* **TO DO**:
Return only the tail of the data below, word for word: the line with "Kalau tekanan terlalu rendah, freon nggak" and each line after it through the final one.

[Dataset entries]

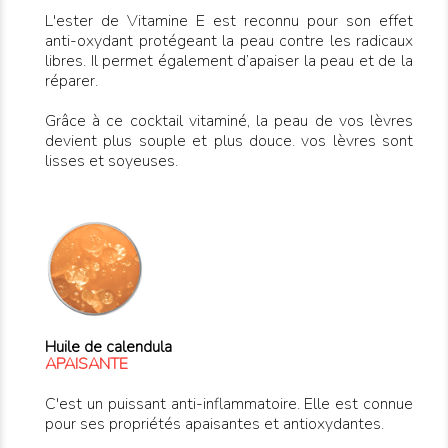
L'ester de Vitamine E est reconnu pour son effet
anti-oxydant protégeant la peau contre les radicaux
libres. Il permet également d’apaiser la peau et de la
réparer.
Grâce à ce cocktail vitaminé, la peau de vos lèvres
devient plus souple et plus douce. vos lèvres sont
lisses et soyeuses.
Huile de calendula
APAISANTE
C'est un puissant anti-inflammatoire. Elle est connue
pour ses propriétés apaisantes et antioxydantes.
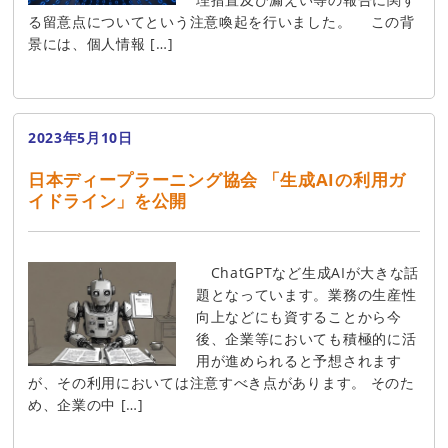
る留意点についてという注意喚起を行いました。 この背
景には、個人情報 […]
2023年5月10日
日本ディープラーニング協会 「生成AIの利用ガ
イドライン」を公開
ChatGPTなど生成AIが大きな話
題となっています。業務の生産性
向上などにも資することから今
後、企業等においても積極的に活
用が進められると予想されます
が、その利用においては注意すべき点があります。 そのた
め、企業の中 […]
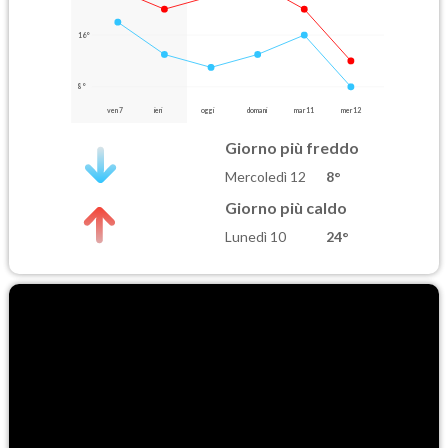
16°
8°
ven 7
ieri
oggi
domani
mar 11
mer 12
Giorno più freddo
Mercoledì 12
8°
Giorno più caldo
Lunedì 10
24°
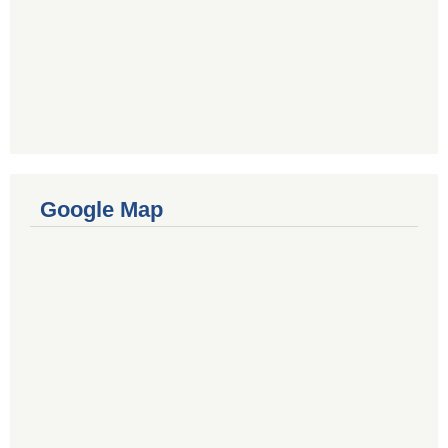
Google Map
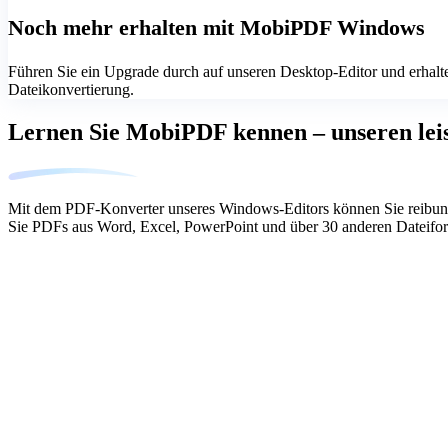
Noch mehr erhalten mit MobiPDF Windows
Führen Sie ein Upgrade durch auf unseren Desktop-Editor und erhalt
Dateikonvertierung.
Lernen Sie MobiPDF kennen – unseren lei
Mit dem PDF-Konverter unseres Windows-Editors können Sie reibun
Sie PDFs aus Word, Excel, PowerPoint und über 30 anderen Dateiform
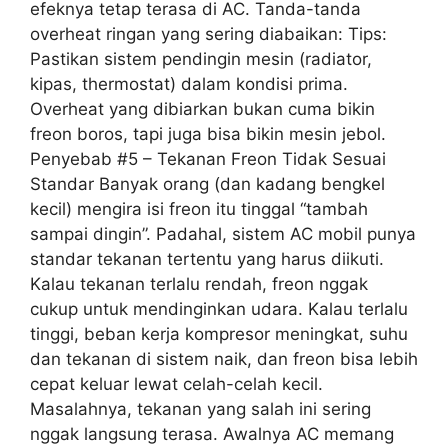
efeknya tetap terasa di AC. Tanda-tanda
overheat ringan yang sering diabaikan: Tips:
Pastikan sistem pendingin mesin (radiator,
kipas, thermostat) dalam kondisi prima.
Overheat yang dibiarkan bukan cuma bikin
freon boros, tapi juga bisa bikin mesin jebol.
Penyebab #5 – Tekanan Freon Tidak Sesuai
Standar Banyak orang (dan kadang bengkel
kecil) mengira isi freon itu tinggal “tambah
sampai dingin”. Padahal, sistem AC mobil punya
standar tekanan tertentu yang harus diikuti.
Kalau tekanan terlalu rendah, freon nggak
cukup untuk mendinginkan udara. Kalau terlalu
tinggi, beban kerja kompresor meningkat, suhu
dan tekanan di sistem naik, dan freon bisa lebih
cepat keluar lewat celah-celah kecil.
Masalahnya, tekanan yang salah ini sering
nggak langsung terasa. Awalnya AC memang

* **RESPONSE TO THIS TASK**:
Kalau tekanan terlalu rendah, freon nggak
cukup untuk mendinginkan udara. Kalau terlalu
tinggi, beban kerja kompresor meningkat, suhu
dan tekanan di sistem naik, dan freon bisa lebih
cepat keluar lewat celah-celah kecil.
Masalahnya, tekanan yang salah ini sering
nggak langsung terasa. Awalnya AC memang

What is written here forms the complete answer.